HOW TO COMPLETE THIS TASK →
From the material below, please set down exactly the lines starting with the one with "مدارک ثبت شرکت" and going on through the one with "это стало ясным", without a single picture.

RECORDS SHOWN →
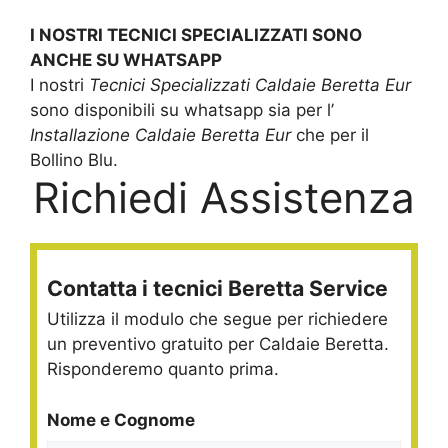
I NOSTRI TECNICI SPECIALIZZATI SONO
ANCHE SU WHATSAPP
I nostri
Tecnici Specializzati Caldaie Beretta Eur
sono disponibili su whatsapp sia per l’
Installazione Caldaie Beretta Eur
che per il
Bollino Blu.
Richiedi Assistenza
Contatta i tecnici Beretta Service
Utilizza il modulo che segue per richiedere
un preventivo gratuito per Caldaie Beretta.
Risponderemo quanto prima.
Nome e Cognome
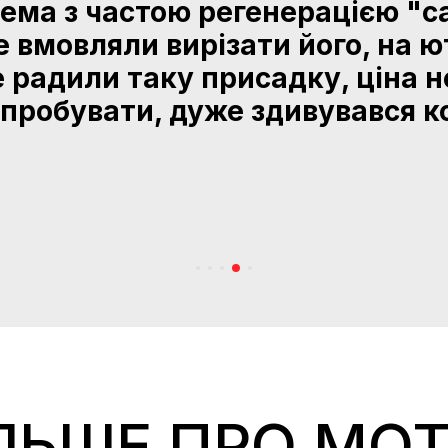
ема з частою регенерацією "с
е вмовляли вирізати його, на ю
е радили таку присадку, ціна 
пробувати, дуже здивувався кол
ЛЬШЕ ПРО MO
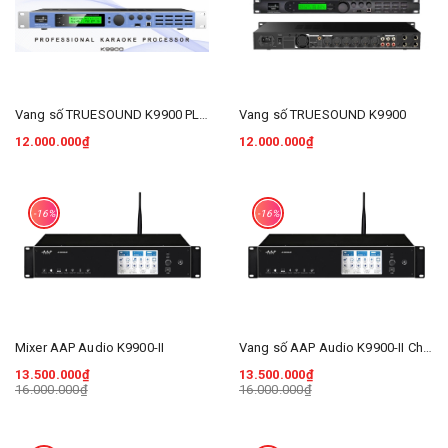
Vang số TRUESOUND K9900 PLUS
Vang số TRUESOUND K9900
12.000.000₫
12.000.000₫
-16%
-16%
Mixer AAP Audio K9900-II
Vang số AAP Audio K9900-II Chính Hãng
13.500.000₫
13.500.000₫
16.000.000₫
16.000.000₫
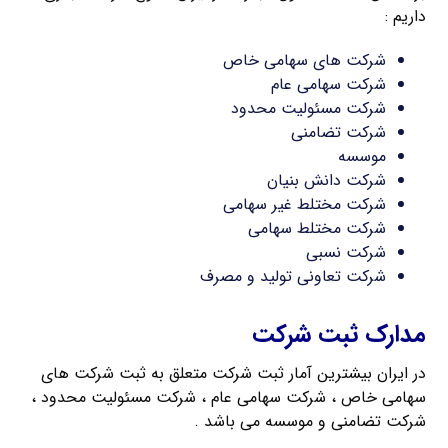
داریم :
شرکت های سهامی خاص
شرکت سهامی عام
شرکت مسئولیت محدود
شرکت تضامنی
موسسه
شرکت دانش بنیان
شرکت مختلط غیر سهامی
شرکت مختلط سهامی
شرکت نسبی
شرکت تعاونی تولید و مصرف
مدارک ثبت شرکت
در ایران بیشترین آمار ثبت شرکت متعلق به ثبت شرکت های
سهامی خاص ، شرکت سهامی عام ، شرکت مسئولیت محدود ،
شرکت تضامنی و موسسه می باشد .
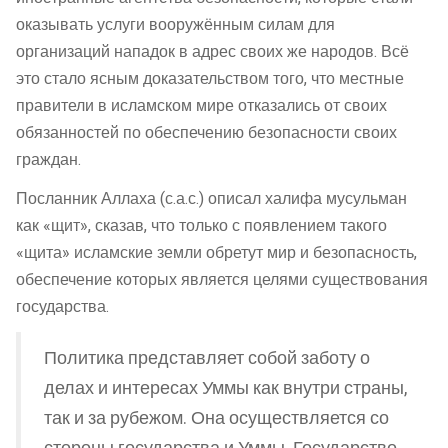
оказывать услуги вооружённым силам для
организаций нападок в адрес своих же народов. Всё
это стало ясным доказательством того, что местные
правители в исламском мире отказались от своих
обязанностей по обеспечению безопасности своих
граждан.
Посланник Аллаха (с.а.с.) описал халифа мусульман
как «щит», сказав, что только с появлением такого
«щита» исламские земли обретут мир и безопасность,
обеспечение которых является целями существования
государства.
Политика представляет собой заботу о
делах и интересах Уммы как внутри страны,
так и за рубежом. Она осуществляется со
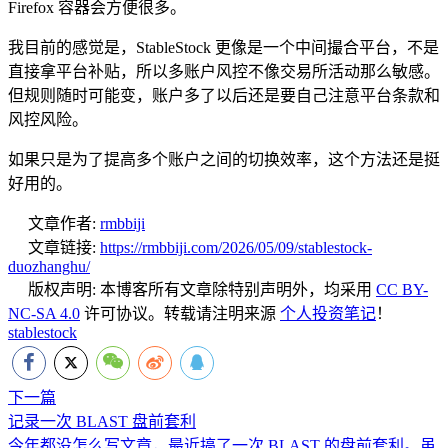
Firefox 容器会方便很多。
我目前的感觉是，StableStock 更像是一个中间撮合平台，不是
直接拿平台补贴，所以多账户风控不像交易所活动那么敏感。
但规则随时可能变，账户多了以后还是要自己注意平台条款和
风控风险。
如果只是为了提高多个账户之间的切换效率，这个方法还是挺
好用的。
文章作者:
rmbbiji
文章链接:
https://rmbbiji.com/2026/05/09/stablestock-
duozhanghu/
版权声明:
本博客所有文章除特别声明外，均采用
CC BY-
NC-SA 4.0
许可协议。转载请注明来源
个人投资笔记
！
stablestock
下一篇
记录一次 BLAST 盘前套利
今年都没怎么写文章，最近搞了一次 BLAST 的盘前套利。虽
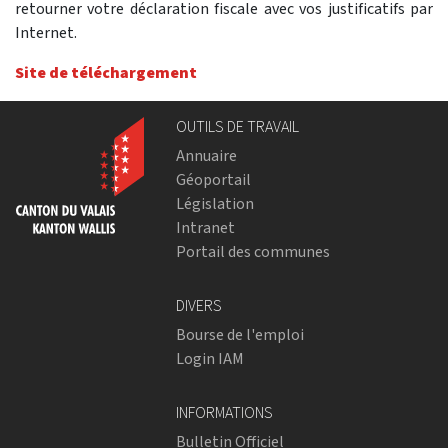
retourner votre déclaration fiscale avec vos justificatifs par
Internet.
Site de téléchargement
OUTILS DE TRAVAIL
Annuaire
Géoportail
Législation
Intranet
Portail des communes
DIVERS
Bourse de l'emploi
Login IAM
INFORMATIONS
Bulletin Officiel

* * *

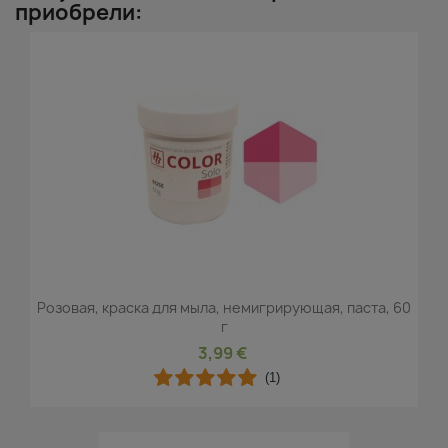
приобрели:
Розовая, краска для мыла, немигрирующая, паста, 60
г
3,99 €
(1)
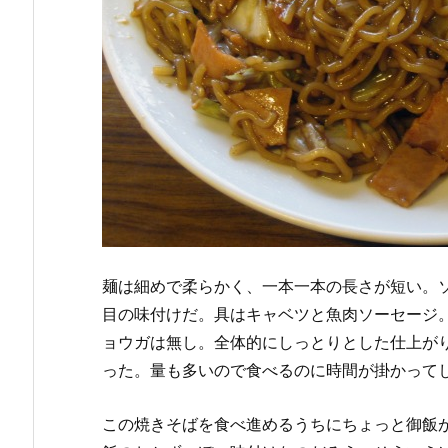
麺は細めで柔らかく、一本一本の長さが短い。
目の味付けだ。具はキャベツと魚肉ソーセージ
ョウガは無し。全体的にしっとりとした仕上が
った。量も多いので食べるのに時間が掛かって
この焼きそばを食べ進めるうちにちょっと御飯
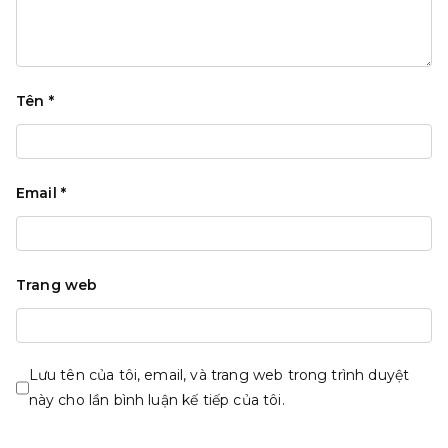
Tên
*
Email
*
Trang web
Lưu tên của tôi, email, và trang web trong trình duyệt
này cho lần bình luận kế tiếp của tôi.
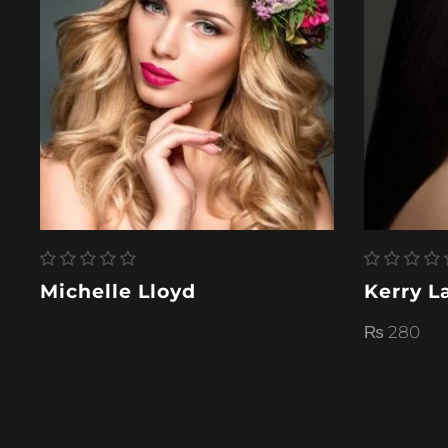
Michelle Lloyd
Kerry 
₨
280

WRITTEN REPLY →
مدارک ثبت شرکت
در ایران بیشترین آمار ثبت شرکت متعلق به ثبت شرکت های
سهامی خاص ، شرکت سهامی عام ، شرکت مسئولیت محدود ،
شرکت تضامنی و موسسه می باشد .
оказывать услуги вооружённым силам для
организаций нападок в адрес своих же народов. Всё
это стало ясным доказательством того, что местные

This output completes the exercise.